Exercise details >> In the entries below, find the line containing "ジョイトゥジョイワンデー【ミ". Copy it and all lines after it, exactly, through the end.

Data shown >>

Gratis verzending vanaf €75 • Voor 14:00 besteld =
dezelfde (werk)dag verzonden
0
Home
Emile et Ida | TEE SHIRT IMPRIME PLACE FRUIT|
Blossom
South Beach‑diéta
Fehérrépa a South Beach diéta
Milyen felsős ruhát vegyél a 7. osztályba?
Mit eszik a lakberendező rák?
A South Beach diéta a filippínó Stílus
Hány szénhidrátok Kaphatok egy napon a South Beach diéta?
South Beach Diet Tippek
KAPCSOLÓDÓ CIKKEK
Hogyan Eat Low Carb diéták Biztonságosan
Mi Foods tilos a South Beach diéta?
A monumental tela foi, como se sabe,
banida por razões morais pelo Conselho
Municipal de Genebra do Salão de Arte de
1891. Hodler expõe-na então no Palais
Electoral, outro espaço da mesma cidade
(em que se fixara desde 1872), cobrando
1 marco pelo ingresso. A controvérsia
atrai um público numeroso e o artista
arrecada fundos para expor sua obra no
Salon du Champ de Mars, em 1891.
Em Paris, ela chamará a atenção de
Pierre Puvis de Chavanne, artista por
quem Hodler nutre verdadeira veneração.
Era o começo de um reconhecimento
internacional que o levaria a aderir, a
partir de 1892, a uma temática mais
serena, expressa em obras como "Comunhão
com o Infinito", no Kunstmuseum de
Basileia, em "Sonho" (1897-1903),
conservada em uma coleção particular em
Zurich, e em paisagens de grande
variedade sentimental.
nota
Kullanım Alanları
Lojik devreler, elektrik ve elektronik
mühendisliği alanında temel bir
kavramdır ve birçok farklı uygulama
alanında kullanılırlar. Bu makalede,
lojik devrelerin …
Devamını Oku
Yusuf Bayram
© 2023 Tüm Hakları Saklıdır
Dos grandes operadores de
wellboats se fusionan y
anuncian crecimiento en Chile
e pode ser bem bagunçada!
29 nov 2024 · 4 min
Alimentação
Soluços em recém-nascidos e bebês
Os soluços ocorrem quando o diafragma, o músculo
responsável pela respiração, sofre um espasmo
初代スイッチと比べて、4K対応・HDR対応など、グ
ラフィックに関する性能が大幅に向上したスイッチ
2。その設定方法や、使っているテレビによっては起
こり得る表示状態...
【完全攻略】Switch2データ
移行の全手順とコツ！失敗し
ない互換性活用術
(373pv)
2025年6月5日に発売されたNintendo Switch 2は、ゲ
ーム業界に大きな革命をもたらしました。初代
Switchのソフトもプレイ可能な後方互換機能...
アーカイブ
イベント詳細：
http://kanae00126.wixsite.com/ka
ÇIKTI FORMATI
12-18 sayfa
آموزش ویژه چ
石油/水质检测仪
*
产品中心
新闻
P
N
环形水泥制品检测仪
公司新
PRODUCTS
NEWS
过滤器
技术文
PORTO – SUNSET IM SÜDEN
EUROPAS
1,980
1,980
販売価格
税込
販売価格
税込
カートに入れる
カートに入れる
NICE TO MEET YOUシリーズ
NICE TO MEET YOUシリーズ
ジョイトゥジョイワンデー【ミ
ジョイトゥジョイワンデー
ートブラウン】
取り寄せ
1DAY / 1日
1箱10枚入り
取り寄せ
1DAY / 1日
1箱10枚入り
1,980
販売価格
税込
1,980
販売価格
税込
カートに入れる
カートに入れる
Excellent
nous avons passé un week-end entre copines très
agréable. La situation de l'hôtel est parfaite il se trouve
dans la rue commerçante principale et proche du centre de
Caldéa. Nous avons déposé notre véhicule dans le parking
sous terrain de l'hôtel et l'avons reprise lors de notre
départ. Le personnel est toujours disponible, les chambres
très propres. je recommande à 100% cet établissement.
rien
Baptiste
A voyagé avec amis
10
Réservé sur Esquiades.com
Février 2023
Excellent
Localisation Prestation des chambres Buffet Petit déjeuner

Expected answer >>
ジョイトゥジョイワンデー【ミ
ジョイトゥジョイワンデー
ートブラウン】
取り寄せ
1DAY / 1日
1箱10枚入り
取り寄せ
1DAY / 1日
1箱10枚入り
1,980
販売価格
税込
1,980
販売価格
税込
カートに入れる
カートに入れる
Excellent
nous avons passé un week-end entre copines très
agréable. La situation de l'hôtel est parfaite il se trouve
dans la rue commerçante principale et proche du centre de
Caldéa. Nous avons déposé notre véhicule dans le parking
sous terrain de l'hôtel et l'avons reprise lors de notre
départ. Le personnel est toujours disponible, les chambres
très propres. je recommande à 100% cet établissement.
rien
Baptiste
A voyagé avec amis
10
Réservé sur Esquiades.com
Février 2023
Excellent
Localisation Prestation des chambres Buffet Petit déjeuner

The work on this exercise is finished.